-- DATA EXTRACTS follows --

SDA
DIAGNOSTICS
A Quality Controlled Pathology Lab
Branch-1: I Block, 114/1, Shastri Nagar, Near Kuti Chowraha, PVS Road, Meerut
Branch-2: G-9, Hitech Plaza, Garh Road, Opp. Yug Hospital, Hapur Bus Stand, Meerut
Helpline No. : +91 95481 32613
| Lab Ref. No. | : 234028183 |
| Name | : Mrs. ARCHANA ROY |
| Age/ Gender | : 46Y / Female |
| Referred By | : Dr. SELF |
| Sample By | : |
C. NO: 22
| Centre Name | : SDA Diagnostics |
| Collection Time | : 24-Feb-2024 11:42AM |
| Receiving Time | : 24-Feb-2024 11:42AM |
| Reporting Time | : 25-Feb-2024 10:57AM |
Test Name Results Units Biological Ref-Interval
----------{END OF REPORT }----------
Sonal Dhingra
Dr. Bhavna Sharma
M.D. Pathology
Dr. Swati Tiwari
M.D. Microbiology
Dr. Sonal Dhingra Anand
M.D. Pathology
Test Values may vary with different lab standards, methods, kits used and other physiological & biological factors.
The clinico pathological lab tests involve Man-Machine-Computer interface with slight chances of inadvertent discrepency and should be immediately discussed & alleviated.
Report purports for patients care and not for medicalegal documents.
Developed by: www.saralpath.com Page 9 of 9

-- DATA EXTRACTS concluded --
-- DATA EXTRACTS follows --

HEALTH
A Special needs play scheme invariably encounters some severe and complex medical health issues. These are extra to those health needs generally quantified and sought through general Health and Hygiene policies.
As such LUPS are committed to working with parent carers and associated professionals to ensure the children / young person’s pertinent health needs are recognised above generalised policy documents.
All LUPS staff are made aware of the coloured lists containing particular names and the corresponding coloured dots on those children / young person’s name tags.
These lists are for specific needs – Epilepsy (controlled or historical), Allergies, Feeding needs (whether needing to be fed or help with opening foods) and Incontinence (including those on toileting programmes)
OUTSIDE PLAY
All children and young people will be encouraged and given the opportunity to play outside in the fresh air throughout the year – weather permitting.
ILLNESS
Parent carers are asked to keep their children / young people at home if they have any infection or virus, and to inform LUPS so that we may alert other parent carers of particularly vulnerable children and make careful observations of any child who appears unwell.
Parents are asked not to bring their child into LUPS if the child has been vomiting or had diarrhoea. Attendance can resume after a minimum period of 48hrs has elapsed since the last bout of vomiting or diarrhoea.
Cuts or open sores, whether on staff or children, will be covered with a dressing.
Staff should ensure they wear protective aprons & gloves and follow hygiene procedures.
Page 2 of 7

-- DATA EXTRACTS concluded --

**WORK TASK:**
Please give an exact copy of the lines above, beginning with the line containing "Sample By | : |" and running through the line containing "Test Values may", and of no other lines.

**SOLUTION BELOW:**
| Sample By | : |
C. NO: 22
| Centre Name | : SDA Diagnostics |
| Collection Time | : 24-Feb-2024 11:42AM |
| Receiving Time | : 24-Feb-2024 11:42AM |
| Reporting Time | : 25-Feb-2024 10:57AM |
Test Name Results Units Biological Ref-Interval
----------{END OF REPORT }----------
Sonal Dhingra
Dr. Bhavna Sharma
M.D. Pathology
Dr. Swati Tiwari
M.D. Microbiology
Dr. Sonal Dhingra Anand
M.D. Pathology
Test Values may vary with different lab standards, methods, kits used and other physiological & biological factors.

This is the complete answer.